Sunday, April 12, 2026

I got distracted by lions

Poll, that I didn't even write down in a notes file but am just typing directly here:

"Should people be concerned or upset if a situation seems to harm stupid people, like if they can't get jobs?"

Yes

I'm not sure

No


This is, basically, an indirect test for awareness of the hidden problem.

I would say the answer is yes, and yet I may have acted like other people would not answer yes.

It is not really fair to just state that "stupid people create problems". If you believe in evolution, two million years ago we were all only as smart as other monkeys. Everyone was stupid, and we became better; societies became more successful than other societies, and stupid people also played a big role in that success.

But because of the hidden problem, people gain more awareness of the potential for stupid people to cause outcomes that other people may regard as very harmful, even if they may not be willing to admit it; and so people can come to view stupid people as their enemies, which is not at all helped by stupid people using bad words and acting like other people are their enemies. But it's hard to blame them, because if it's a war, who can ever say who started the war?

(When I talked about Jewish people a few posts back, it made me think afterwards about apples and my animal name given to me by my oldest sister, which I'm not sure if I've mentioned on this site. I still think that it's about awareness of the hidden problem; not that "knowledge" is "knowledge of the hidden problem", but that degraded and unreliable signal accuracy can only affect cultures that have come to believe in knowledge, as useful information that can be communicated to others. A war can only exist if people know it exists, and this is early evidence.)
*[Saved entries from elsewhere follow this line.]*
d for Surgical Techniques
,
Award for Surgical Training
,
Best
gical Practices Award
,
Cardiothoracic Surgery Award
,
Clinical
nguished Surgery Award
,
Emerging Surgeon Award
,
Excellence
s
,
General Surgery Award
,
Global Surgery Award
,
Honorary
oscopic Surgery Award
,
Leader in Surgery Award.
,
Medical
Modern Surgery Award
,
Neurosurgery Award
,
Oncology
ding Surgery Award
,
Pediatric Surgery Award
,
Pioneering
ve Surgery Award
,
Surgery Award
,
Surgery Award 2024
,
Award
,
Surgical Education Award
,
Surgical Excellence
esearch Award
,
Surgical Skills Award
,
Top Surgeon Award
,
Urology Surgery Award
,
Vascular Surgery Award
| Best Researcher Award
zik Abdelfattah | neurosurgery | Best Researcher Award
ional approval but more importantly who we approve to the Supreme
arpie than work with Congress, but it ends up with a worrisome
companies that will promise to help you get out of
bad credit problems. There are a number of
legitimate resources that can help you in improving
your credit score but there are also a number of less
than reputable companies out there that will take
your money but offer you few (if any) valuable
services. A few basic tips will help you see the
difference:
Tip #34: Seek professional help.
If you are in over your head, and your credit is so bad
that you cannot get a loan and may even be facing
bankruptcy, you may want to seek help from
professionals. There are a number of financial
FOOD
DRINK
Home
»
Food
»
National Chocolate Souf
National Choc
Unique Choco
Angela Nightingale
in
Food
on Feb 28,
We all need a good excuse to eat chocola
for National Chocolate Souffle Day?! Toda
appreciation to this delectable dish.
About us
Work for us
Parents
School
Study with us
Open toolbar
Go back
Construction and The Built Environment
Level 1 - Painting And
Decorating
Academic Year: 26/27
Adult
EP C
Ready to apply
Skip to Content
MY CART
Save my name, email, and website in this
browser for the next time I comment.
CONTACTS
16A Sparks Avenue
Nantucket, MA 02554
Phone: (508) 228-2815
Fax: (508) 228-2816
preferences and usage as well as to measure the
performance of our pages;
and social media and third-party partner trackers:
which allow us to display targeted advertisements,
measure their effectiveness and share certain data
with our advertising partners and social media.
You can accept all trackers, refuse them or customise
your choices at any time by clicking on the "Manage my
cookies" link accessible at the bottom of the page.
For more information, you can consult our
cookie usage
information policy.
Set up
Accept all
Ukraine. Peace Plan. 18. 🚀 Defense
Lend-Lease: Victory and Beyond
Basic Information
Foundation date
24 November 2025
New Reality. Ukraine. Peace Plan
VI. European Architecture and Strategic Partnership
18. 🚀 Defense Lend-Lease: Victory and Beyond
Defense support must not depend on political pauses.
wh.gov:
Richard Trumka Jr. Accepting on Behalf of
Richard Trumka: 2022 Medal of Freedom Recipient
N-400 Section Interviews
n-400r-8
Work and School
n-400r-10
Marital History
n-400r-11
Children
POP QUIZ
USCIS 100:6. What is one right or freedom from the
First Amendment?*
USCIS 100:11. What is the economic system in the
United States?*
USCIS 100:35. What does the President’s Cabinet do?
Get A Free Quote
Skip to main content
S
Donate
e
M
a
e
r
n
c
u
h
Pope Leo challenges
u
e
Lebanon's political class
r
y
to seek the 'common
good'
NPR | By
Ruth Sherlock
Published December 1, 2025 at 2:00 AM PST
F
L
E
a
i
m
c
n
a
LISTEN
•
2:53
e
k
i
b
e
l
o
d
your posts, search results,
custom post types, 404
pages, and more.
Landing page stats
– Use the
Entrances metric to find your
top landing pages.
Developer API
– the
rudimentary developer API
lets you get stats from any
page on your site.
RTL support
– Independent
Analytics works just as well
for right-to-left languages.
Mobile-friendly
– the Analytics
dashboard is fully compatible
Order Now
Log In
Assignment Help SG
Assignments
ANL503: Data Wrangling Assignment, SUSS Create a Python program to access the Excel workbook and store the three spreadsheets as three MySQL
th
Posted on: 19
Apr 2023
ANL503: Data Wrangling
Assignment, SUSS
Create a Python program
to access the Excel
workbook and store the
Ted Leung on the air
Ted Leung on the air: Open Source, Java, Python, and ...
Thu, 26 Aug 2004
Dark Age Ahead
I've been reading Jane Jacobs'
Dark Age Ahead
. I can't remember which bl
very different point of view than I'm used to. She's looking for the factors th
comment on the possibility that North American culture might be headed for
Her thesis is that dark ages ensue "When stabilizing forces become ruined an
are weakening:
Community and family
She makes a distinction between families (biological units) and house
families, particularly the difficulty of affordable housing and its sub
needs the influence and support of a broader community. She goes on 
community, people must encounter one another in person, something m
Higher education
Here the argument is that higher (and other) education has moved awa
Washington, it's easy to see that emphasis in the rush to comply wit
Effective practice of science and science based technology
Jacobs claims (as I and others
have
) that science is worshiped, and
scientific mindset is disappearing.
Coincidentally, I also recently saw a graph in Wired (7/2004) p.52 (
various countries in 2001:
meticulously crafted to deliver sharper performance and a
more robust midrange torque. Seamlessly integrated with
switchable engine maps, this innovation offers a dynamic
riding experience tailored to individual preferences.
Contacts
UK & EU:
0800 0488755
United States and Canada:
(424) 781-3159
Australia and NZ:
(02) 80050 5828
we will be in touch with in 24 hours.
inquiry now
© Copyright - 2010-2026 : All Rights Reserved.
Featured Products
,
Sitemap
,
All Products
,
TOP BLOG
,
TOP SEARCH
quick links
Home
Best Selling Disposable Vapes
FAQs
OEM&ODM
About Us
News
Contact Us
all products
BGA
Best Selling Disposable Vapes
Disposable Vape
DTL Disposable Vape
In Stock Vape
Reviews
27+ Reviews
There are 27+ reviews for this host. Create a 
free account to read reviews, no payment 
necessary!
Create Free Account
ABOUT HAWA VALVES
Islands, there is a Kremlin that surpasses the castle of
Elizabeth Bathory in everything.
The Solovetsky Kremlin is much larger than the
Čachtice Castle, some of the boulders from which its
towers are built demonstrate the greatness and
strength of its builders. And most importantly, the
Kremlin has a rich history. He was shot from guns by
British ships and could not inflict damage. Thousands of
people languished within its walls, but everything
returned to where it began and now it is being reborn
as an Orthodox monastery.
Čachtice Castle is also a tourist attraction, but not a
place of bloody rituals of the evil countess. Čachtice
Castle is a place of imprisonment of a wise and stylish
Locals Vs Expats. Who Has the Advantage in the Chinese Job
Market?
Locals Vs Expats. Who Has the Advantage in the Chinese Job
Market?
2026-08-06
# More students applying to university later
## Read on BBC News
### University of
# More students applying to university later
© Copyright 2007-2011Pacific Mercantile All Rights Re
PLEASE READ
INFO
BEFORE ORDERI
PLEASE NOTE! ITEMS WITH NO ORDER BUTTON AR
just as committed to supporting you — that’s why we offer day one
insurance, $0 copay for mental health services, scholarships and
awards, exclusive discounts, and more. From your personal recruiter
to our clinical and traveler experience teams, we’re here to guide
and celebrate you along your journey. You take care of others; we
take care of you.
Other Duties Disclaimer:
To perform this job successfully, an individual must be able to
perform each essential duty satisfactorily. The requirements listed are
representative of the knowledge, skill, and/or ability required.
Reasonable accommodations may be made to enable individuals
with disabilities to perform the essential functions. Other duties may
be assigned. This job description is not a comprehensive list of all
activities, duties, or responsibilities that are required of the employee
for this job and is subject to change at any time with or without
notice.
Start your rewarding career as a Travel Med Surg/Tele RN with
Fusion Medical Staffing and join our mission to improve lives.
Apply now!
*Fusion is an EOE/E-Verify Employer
Anyway: it's better to avoid fighting. People don't like to admit to being stupid, and it's often considered an insult, but people who are stupid would prefer if other people saw them in a friendly way, rather than as an enemy. A lot of people don't want help or even sympathy, because people can use helping someone at one moment in time as an excuse not to help them in the future, but giving someone a job where they provide the same value as other workers is not providing them with special privileges. (Noting that people with physical disabilities like blindness also often want to find paid work. In my second job, as a dishwasher, there was a cook who sometimes had seizures that interrupted his work; he did not want to lose the job, but he did.)


To be honest I may have forgotten why I made this post, and before I try to remember, Knowledge: role-playing games like Dungeons and Dragons often have two statistics related to thought. In D&D, they are Wisdom (sought by clerics, who gain their power from deities, and apparently also by psionicists) and Intelligence (sought by wizards, who gain their power from raw magical potential in the world). In World of Warcraft, they are Spirit and Intellect, which were apparently intended to have a similar RPG flavor, with the first sought by healers and the second sought by mages.

There was an explanation that I remember, of the difference: "Intelligence is knowing that it will rain. Wisdom is knowing you should get out of the rain." I don't know if that's a good or accurate explanation. I think that maybe wisdom could be better contrasted with knowledge, which is not the same as intelligence: the idea here being that signal accuracy becomes more important, and its effects including decreased fitness for intelligent individuals are more prominent, in larger communities, where everyone does not already know everyone else.

Wisdom is a word that is (at least in the culture that I know, having been born at a certain time, and not necessarily familiar with how the word was used 200 years ago) associated with old people. Old people being more wise does not necessarily mean they are more knowledgeable than someone who is 20~30 years old and like been picking herbs for 20 of those years. This is the knowledge distinction: knowledge is useful information that can be communicated, or maybe replicated. Wisdom, then, is maybe decisions that are reached, possibly from information that would not be seem 'useful' enough to be classified as knowledge: the memory that someone had a certain facial expression before or after certain events, from which could be inferred their emotional state and values, even if neither the exact expression nor the inferred information can be communicated to other people or written in a book as reliable information.

So in a sense, wisdom would have predated knowledge. A lion might be wise, or maybe people are just impressed by lions sleeping all day and conserving their movement. It would be much easier to conclude from a lion's behavior that he is wise, than that he has any knowledge beyond awareness of the things that an observer could also see (or hear, or smell).


Almost been an hour since I started writing this, so if I have forgotten its purpose, not entirely surprising. Now it has been an hour.

If you read this post, please tell me if this seems like a useful poll. Of course I don't expect anyone to respond, and if they did it would be a trap since they would be acknowledging awareness of this idea and creating a moral dilemma for themselves.